* WHAT THE TASK REQUIRES: Work out how many lines in these entries include the string "right", and give only that figure.

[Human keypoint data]
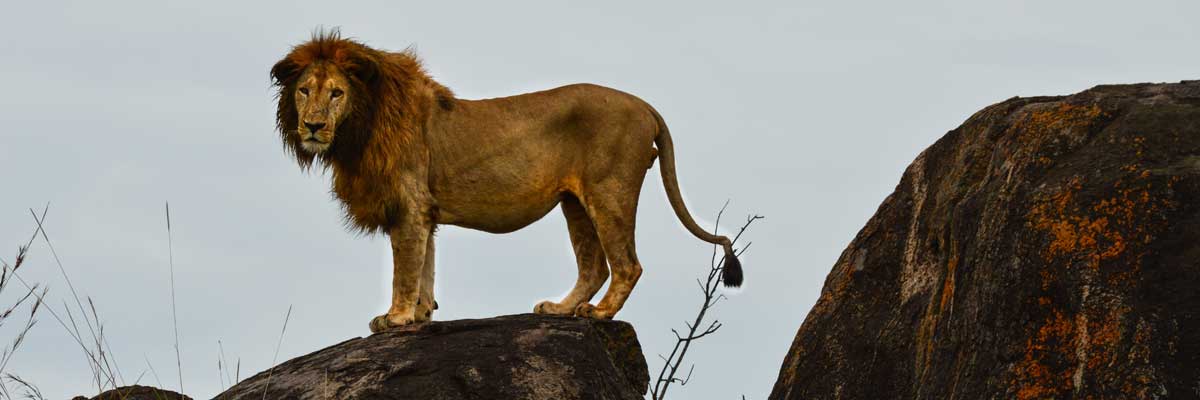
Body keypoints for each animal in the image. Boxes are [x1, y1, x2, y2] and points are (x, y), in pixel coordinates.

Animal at [271, 31, 739, 331]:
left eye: (336, 92)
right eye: (303, 90)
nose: (312, 126)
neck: (359, 128)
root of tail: (646, 106)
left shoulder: (409, 206)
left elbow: (404, 269)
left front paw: (396, 317)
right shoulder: (423, 212)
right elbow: (425, 266)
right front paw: (421, 315)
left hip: (610, 191)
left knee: (627, 265)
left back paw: (599, 314)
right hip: (575, 202)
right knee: (594, 266)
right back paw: (560, 308)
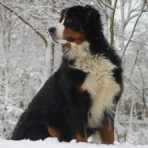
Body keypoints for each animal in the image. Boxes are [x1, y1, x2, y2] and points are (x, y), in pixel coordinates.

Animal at [11, 5, 122, 144]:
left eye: (69, 20)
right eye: (61, 20)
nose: (50, 29)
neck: (89, 56)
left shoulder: (108, 101)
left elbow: (109, 135)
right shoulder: (75, 102)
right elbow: (81, 135)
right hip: (41, 124)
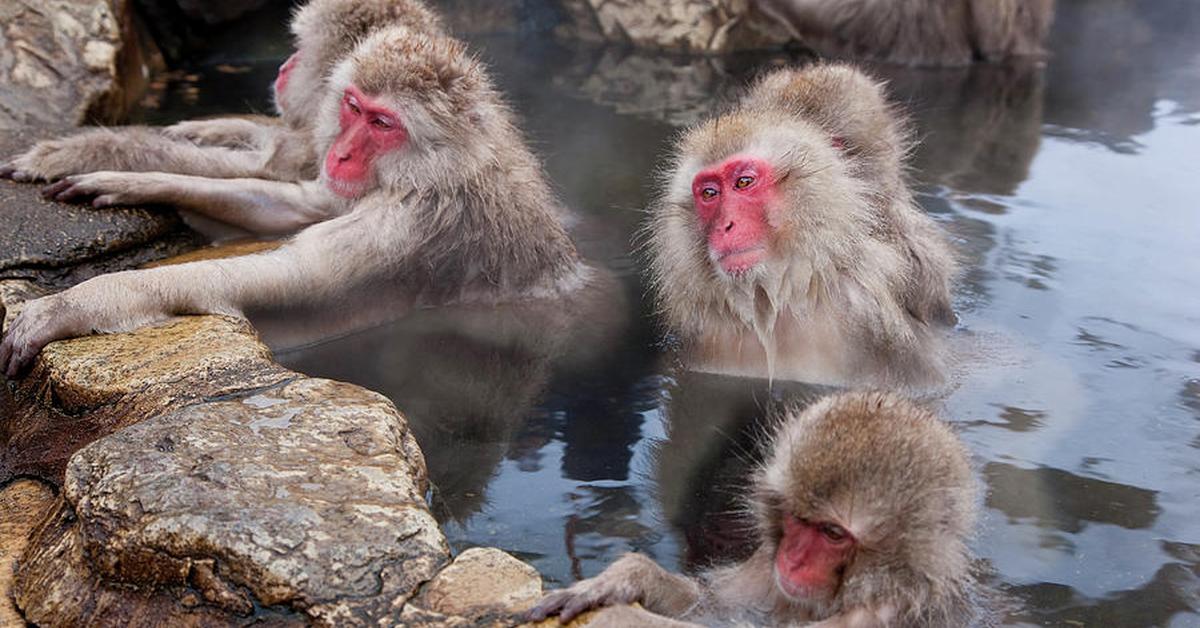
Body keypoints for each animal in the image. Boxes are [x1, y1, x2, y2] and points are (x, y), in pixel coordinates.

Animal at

* ANSWER BOX: 11